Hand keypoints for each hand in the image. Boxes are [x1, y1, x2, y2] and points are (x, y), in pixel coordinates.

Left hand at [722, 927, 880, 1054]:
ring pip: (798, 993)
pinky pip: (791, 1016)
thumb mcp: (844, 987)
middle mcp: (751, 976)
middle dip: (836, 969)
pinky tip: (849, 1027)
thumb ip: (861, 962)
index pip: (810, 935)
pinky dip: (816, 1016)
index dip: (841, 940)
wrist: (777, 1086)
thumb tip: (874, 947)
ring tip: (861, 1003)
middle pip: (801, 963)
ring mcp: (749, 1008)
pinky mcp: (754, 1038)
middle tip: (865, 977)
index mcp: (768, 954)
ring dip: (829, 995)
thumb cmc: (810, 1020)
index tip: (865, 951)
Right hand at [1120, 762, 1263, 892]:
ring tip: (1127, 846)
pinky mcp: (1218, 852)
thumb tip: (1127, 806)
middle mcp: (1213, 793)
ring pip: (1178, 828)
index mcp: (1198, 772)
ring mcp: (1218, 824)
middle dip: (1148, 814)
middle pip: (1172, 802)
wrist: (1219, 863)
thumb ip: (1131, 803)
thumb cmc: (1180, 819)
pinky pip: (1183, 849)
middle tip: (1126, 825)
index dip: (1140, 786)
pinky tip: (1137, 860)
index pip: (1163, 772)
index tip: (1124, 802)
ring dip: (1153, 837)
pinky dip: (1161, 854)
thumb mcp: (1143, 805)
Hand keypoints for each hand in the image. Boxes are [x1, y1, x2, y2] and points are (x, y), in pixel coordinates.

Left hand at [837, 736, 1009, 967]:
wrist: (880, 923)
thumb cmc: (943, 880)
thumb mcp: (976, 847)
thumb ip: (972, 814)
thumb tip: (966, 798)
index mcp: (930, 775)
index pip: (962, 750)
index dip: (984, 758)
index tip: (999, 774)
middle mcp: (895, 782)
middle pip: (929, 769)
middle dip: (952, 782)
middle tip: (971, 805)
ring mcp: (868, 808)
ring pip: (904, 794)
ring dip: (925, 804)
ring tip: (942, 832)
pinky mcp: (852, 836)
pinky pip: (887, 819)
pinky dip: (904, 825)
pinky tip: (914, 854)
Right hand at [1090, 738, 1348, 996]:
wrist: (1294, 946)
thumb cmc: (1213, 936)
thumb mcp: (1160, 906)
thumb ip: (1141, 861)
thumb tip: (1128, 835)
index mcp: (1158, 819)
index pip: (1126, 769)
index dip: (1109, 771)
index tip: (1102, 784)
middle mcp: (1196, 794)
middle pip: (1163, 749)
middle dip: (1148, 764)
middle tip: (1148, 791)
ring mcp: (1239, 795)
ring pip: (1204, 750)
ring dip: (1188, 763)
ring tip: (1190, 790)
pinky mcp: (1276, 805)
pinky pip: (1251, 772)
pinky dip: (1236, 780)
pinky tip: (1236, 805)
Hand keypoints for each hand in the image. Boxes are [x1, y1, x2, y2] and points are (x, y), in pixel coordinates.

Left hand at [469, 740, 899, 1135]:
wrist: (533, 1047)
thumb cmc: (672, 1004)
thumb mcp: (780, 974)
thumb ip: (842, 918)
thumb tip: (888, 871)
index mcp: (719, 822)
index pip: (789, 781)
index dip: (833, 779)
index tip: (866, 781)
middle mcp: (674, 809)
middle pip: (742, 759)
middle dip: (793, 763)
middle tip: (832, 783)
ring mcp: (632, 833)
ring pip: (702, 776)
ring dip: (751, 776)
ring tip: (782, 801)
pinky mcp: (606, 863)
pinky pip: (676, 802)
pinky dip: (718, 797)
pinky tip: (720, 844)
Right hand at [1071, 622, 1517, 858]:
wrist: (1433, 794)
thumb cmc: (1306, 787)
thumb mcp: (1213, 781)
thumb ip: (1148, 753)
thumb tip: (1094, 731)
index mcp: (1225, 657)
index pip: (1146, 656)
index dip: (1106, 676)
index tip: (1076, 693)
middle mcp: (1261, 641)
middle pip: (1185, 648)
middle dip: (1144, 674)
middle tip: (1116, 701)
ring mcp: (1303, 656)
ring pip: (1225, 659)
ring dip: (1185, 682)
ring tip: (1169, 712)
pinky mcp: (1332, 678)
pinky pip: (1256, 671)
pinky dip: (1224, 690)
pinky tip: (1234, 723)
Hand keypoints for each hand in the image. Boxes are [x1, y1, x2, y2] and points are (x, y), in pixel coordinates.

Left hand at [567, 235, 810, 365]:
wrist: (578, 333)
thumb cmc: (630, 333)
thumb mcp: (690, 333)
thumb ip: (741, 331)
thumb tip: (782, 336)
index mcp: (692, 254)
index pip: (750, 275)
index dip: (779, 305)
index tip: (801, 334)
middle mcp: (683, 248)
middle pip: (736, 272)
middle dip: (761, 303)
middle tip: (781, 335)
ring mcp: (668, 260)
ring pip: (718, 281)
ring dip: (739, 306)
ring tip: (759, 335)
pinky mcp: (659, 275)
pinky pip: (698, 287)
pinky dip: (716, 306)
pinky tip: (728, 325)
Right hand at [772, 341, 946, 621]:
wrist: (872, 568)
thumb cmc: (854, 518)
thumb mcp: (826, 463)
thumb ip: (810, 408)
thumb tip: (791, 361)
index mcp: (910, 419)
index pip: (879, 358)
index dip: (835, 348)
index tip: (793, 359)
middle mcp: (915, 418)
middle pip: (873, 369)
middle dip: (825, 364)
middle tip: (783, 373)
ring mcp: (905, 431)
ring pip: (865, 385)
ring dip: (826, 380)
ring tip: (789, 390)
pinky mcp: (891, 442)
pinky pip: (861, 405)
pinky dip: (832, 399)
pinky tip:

++++++++++

### WORK REQUEST:
Determine the number of lines in these entries that contain the word "wrist", and write only that number.

### EXERCISE ANSWER:
8